ADULTS rehearsal, photo by Serden Salih

Nat McCleary on Thrown

“I stumbled into the arts. I started out playing football and doing athletics, I loved team sports and competing, but got into dance when I decided to try something new. I did an evening class, and what I lacked in ability I certainly made up for in enthusiasm and commitment, eventually training as a professional. A theatre director offered me a wee acting part in a scratch night and I fell in love with that too, I'm interested in saying yes to anything that’s out of my comfort zone. Then I started writing over lockdown

“An amazing backhold wrestler called Heather Nielson told me about her family’s passion for the sport and how she's been a competitor since she was four years old. Backhold wrestling is an ancient martial art, its main function was to prepare Scottish soldiers for battle, to get their blood up before running down the hillside. The NTS generously offered me a few days in a room with actors and a director, and we discovered there was something to be explored in the metaphor of backhold wrestling and national and personal identity.

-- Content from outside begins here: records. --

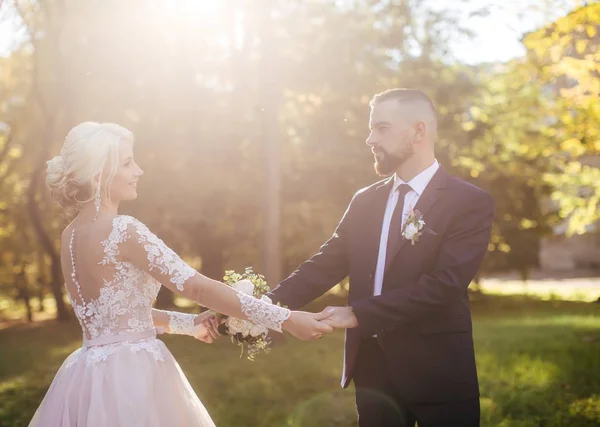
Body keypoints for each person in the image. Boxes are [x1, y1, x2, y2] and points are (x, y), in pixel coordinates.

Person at [29, 122, 333, 427]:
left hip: (86, 376)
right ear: (98, 174)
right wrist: (284, 319)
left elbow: (118, 316)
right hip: (135, 376)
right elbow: (197, 288)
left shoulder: (69, 236)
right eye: (127, 163)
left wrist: (189, 324)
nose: (139, 170)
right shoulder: (123, 229)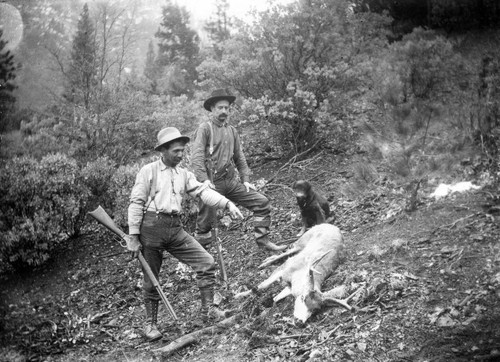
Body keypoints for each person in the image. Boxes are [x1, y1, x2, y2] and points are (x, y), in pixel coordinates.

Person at [126, 127, 243, 342]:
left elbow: (203, 192)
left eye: (182, 150)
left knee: (206, 262)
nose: (180, 155)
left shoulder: (184, 174)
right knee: (152, 279)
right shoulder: (148, 171)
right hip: (151, 229)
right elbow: (136, 203)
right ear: (163, 150)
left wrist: (227, 204)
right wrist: (133, 237)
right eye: (176, 151)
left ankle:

Thrown involves five women who decide to embark on a journey into backhold wrestling, touring Scottish Highland Games competing as a team. Fundamentally it’s about the question of how we form a team when there's real diversity, is it possible to be unified when we’re all so different? To me that spoke so clearly to where we are in Scotland at the moment. I feel like Scotland’s identity is in flux and that we have to recognise the way we present Scotland to satiate global appetites for Scottishness, with that very Celtic look, is not representative of our racial landscape.”